The answer must consist of every line below that contains the word "CROSS".

DATA FOR THIS TASK ->
- - - - -

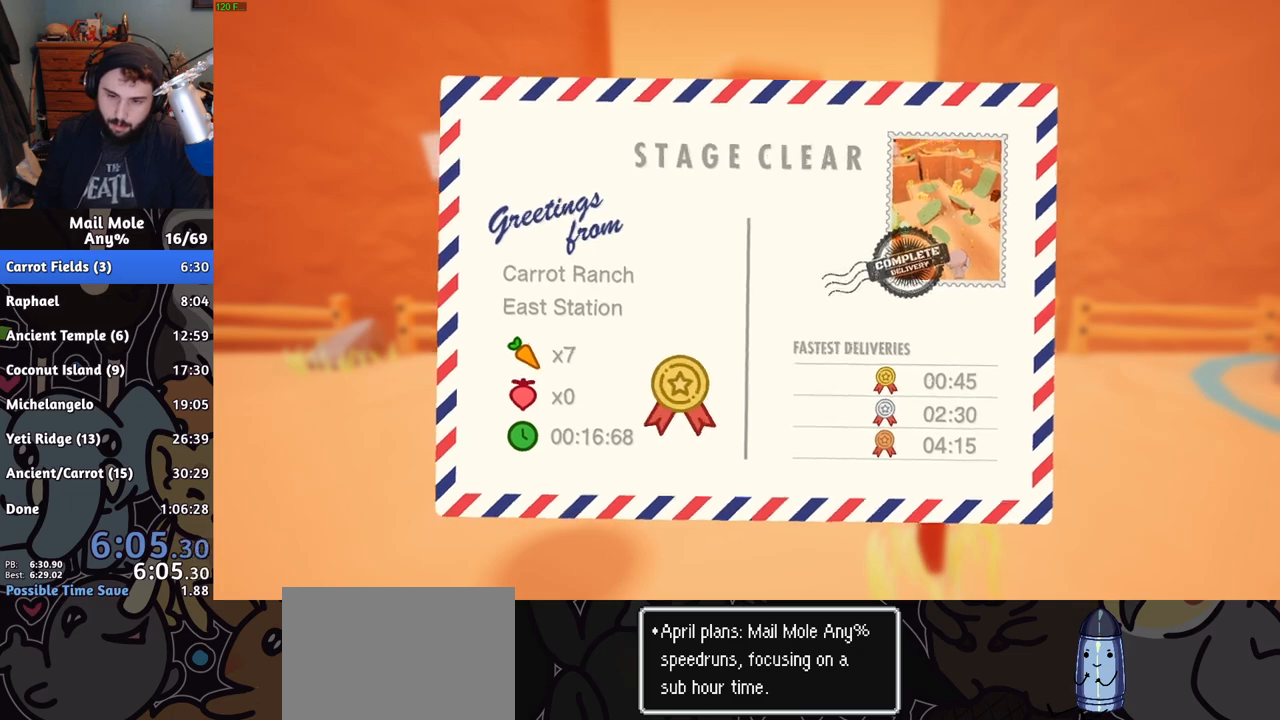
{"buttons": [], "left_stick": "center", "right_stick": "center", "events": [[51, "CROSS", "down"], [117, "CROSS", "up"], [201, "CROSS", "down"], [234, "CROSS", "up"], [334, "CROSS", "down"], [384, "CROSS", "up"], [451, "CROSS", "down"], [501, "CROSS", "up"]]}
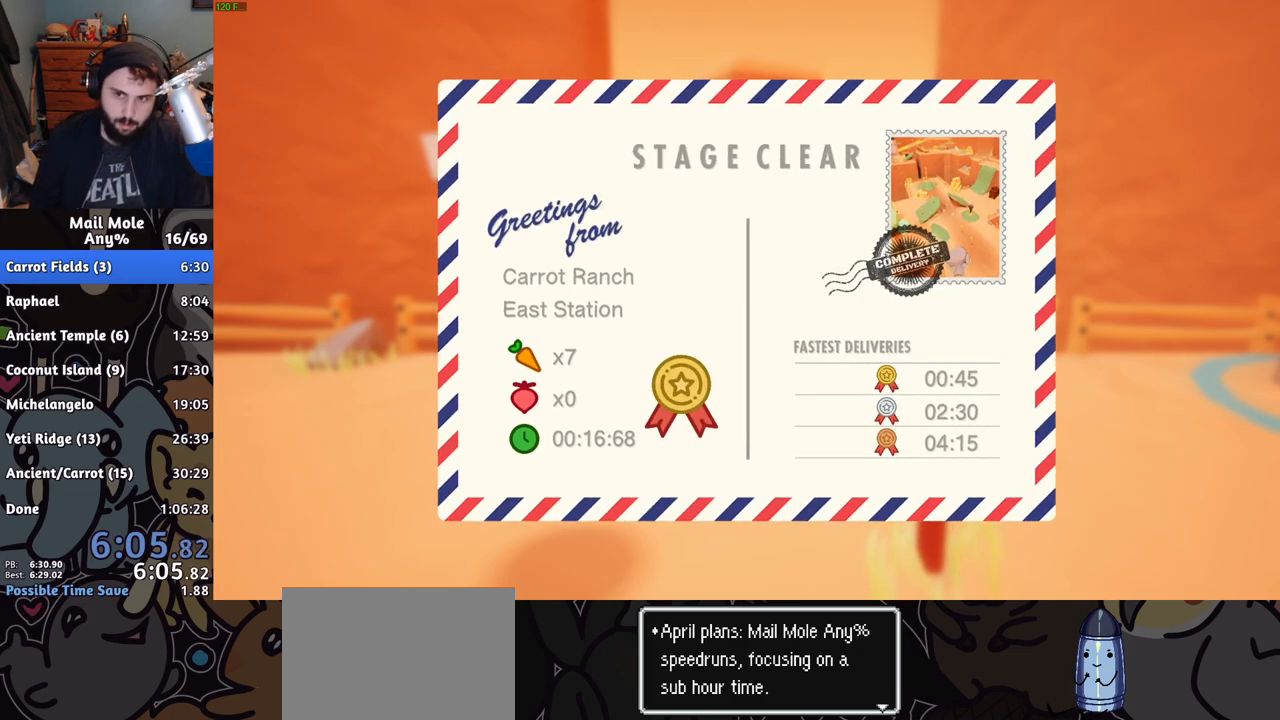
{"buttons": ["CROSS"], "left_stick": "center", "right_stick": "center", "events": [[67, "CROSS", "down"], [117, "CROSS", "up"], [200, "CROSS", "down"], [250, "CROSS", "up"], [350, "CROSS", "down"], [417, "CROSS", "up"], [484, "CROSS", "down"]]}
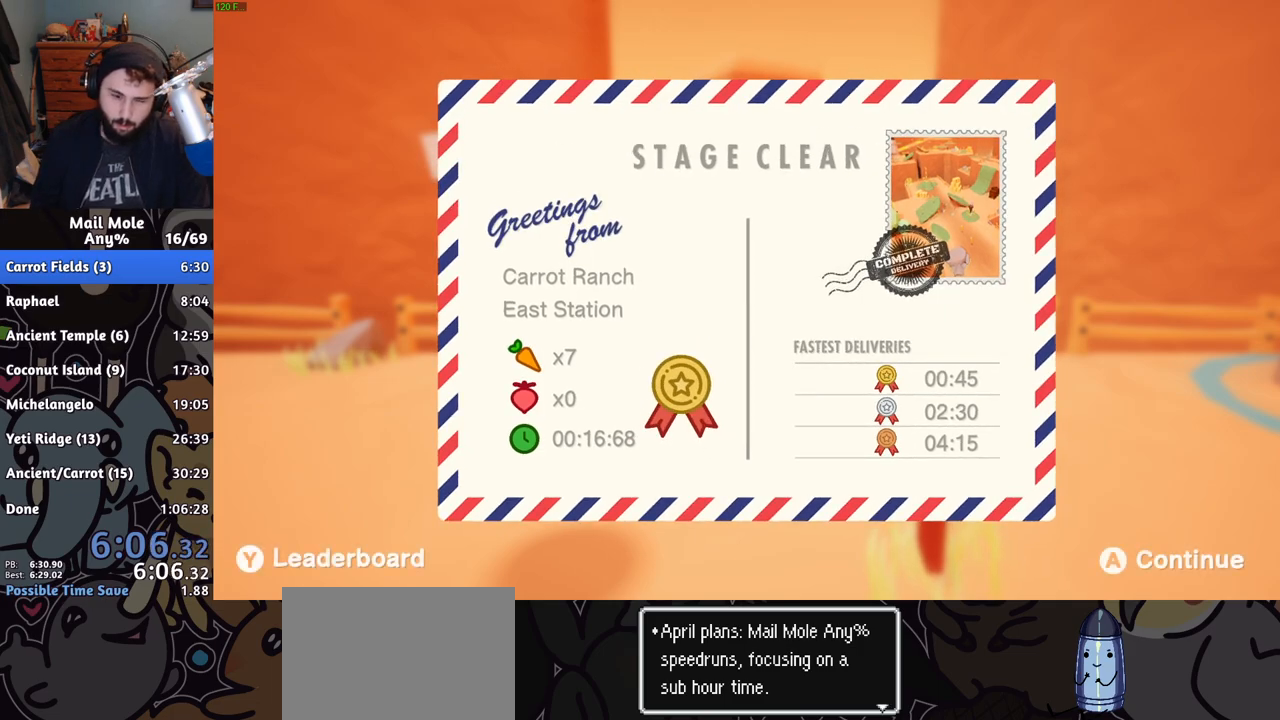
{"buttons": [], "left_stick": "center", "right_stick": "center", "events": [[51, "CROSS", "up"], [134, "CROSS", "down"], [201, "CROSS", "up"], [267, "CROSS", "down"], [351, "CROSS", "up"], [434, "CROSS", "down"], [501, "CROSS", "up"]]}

- - - - -

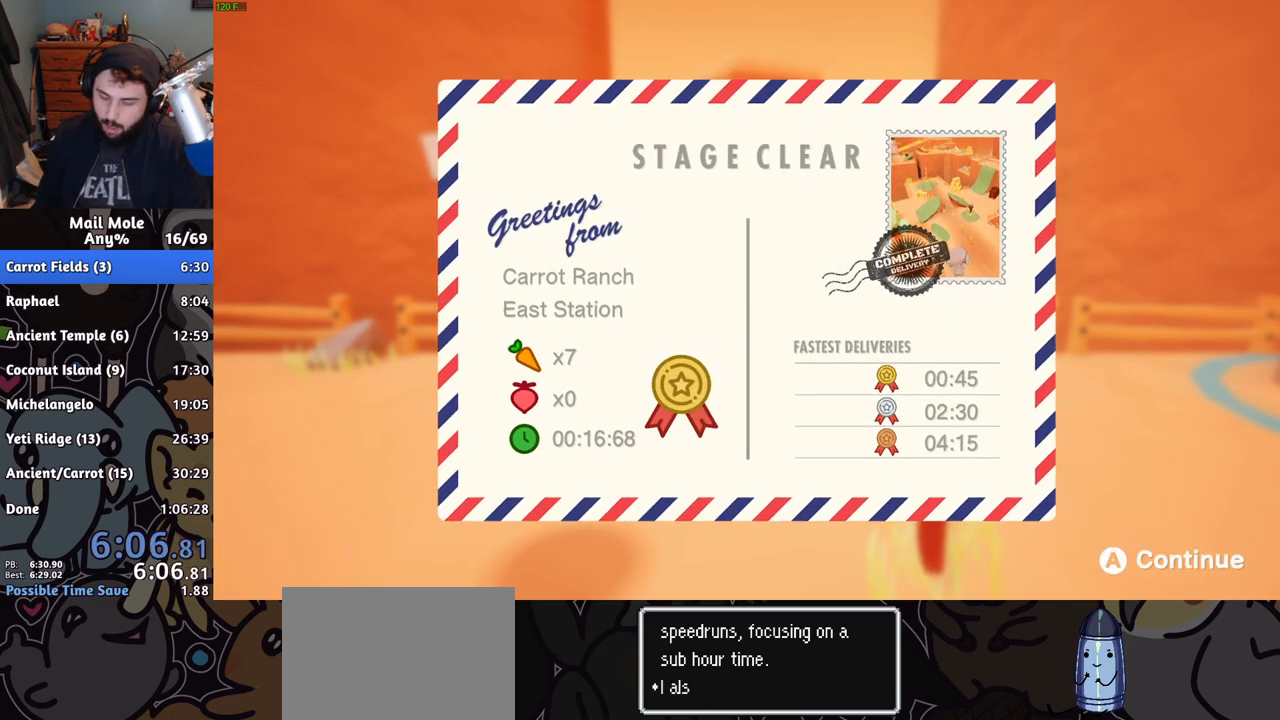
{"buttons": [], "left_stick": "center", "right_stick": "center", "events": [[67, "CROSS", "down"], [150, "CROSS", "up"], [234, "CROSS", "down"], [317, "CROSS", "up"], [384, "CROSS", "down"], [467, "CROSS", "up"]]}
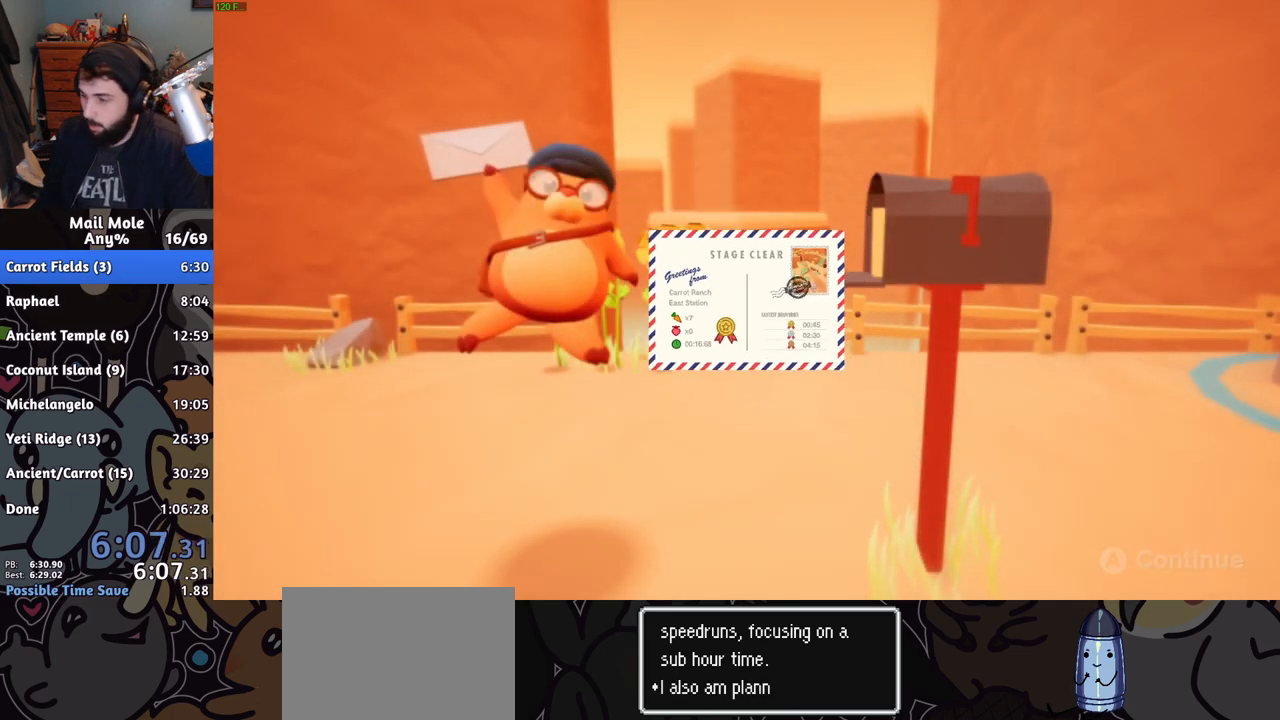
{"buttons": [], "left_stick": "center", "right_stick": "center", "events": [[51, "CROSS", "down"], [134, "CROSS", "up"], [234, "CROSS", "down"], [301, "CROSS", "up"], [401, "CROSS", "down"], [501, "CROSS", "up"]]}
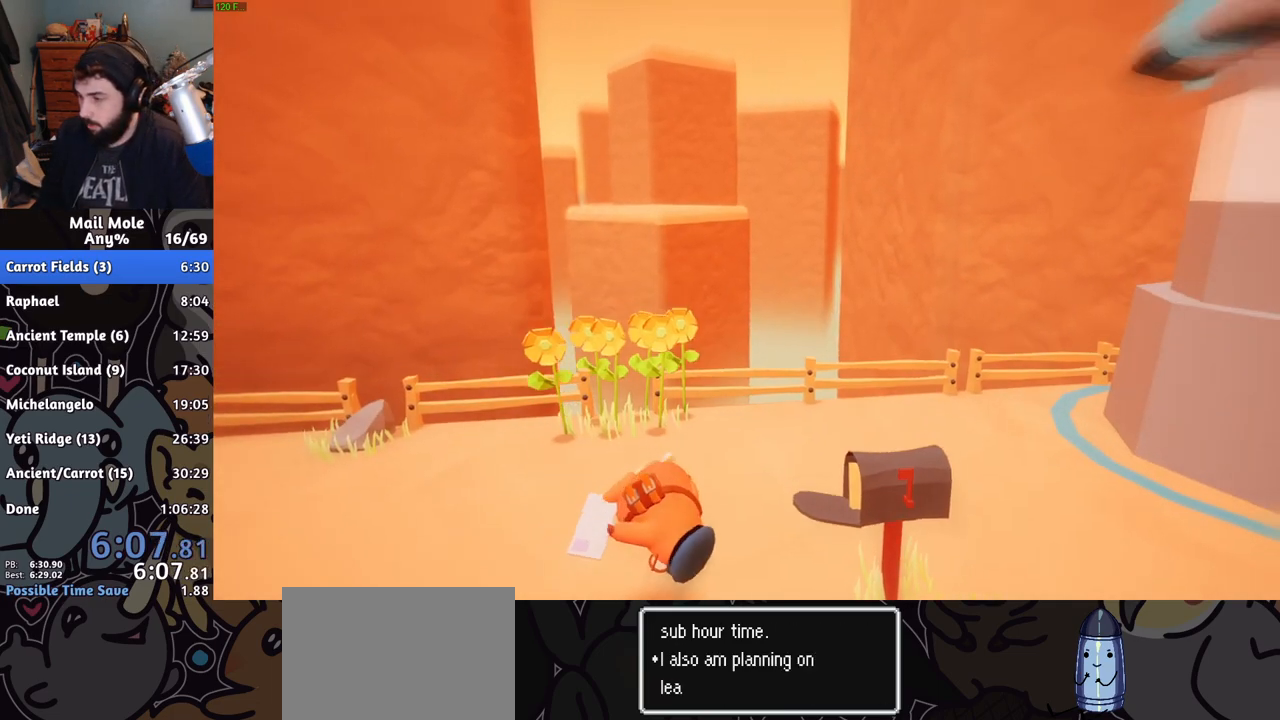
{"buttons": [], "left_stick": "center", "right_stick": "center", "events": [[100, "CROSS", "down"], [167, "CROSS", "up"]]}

- - - - -

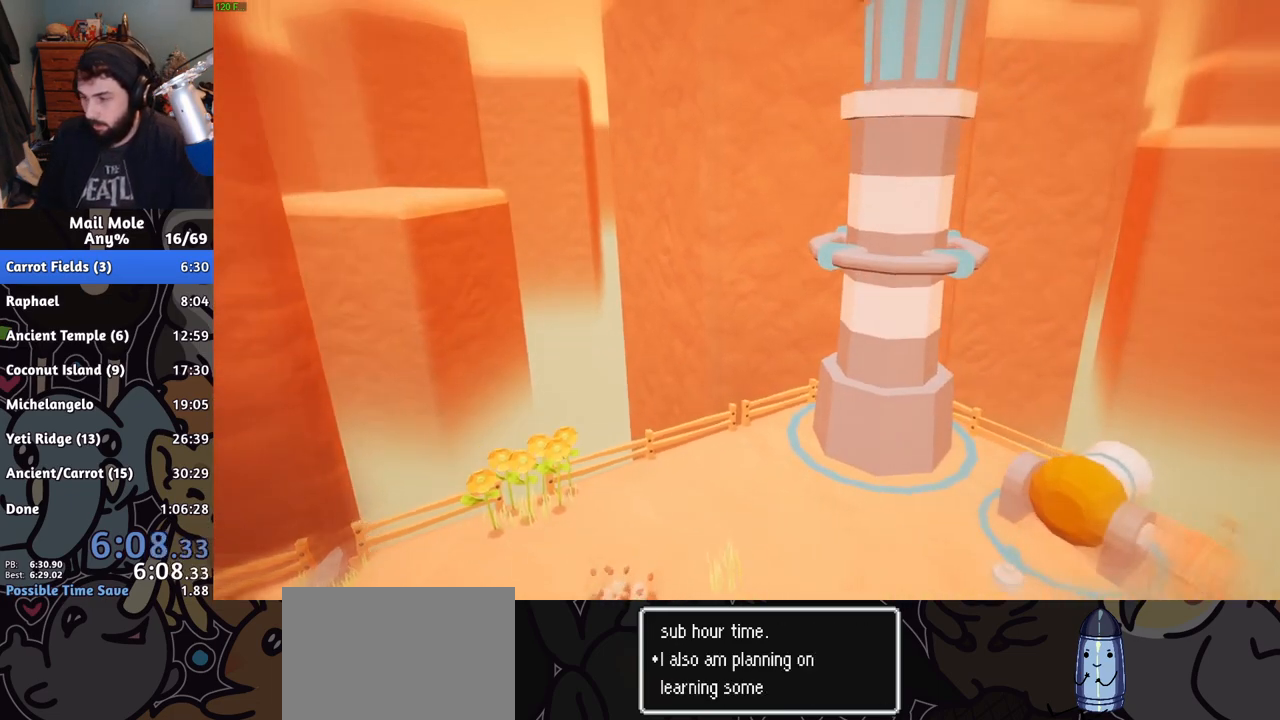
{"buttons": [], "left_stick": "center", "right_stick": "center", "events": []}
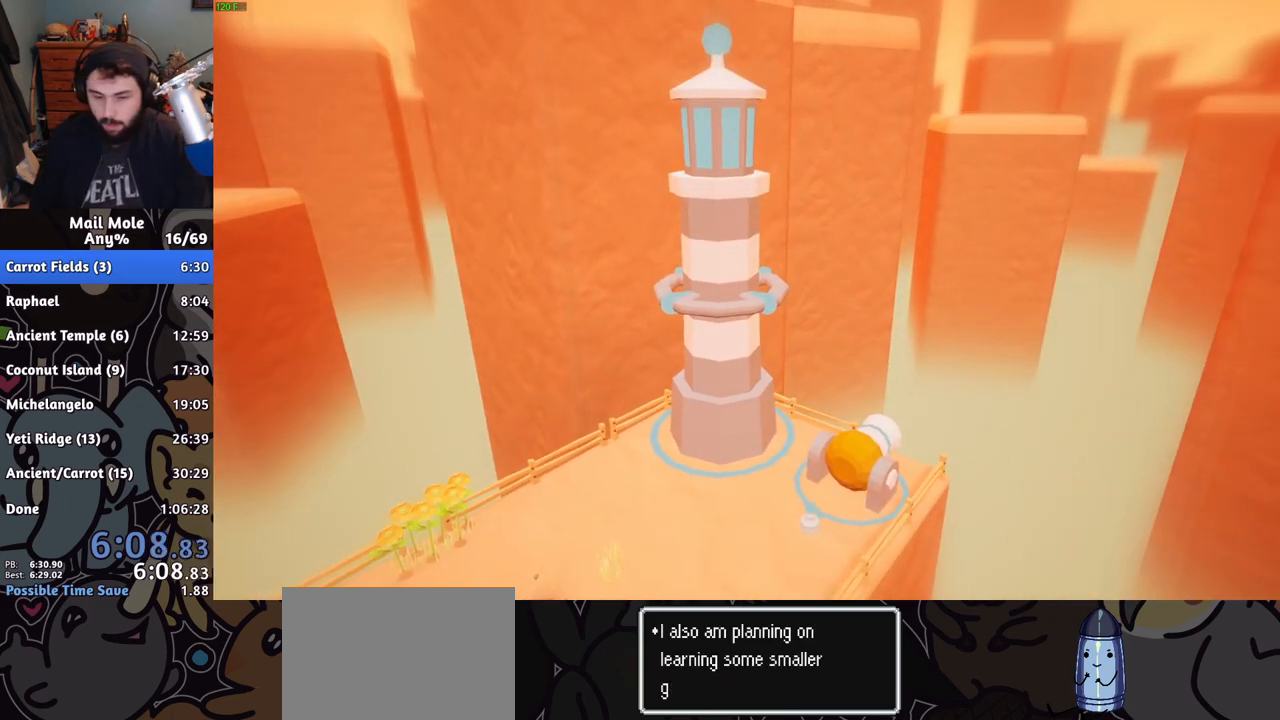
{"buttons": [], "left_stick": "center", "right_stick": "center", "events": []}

- - - - -

WRITTEN RESPONSE ->
{"buttons": [], "left_stick": "center", "right_stick": "center", "events": [[51, "CROSS", "down"], [117, "CROSS", "up"], [201, "CROSS", "down"], [234, "CROSS", "up"], [334, "CROSS", "down"], [384, "CROSS", "up"], [451, "CROSS", "down"], [501, "CROSS", "up"]]}
{"buttons": ["CROSS"], "left_stick": "center", "right_stick": "center", "events": [[67, "CROSS", "down"], [117, "CROSS", "up"], [200, "CROSS", "down"], [250, "CROSS", "up"], [350, "CROSS", "down"], [417, "CROSS", "up"], [484, "CROSS", "down"]]}
{"buttons": [], "left_stick": "center", "right_stick": "center", "events": [[51, "CROSS", "up"], [134, "CROSS", "down"], [201, "CROSS", "up"], [267, "CROSS", "down"], [351, "CROSS", "up"], [434, "CROSS", "down"], [501, "CROSS", "up"]]}
{"buttons": [], "left_stick": "center", "right_stick": "center", "events": [[67, "CROSS", "down"], [150, "CROSS", "up"], [234, "CROSS", "down"], [317, "CROSS", "up"], [384, "CROSS", "down"], [467, "CROSS", "up"]]}
{"buttons": [], "left_stick": "center", "right_stick": "center", "events": [[51, "CROSS", "down"], [134, "CROSS", "up"], [234, "CROSS", "down"], [301, "CROSS", "up"], [401, "CROSS", "down"], [501, "CROSS", "up"]]}
{"buttons": [], "left_stick": "center", "right_stick": "center", "events": [[100, "CROSS", "down"], [167, "CROSS", "up"]]}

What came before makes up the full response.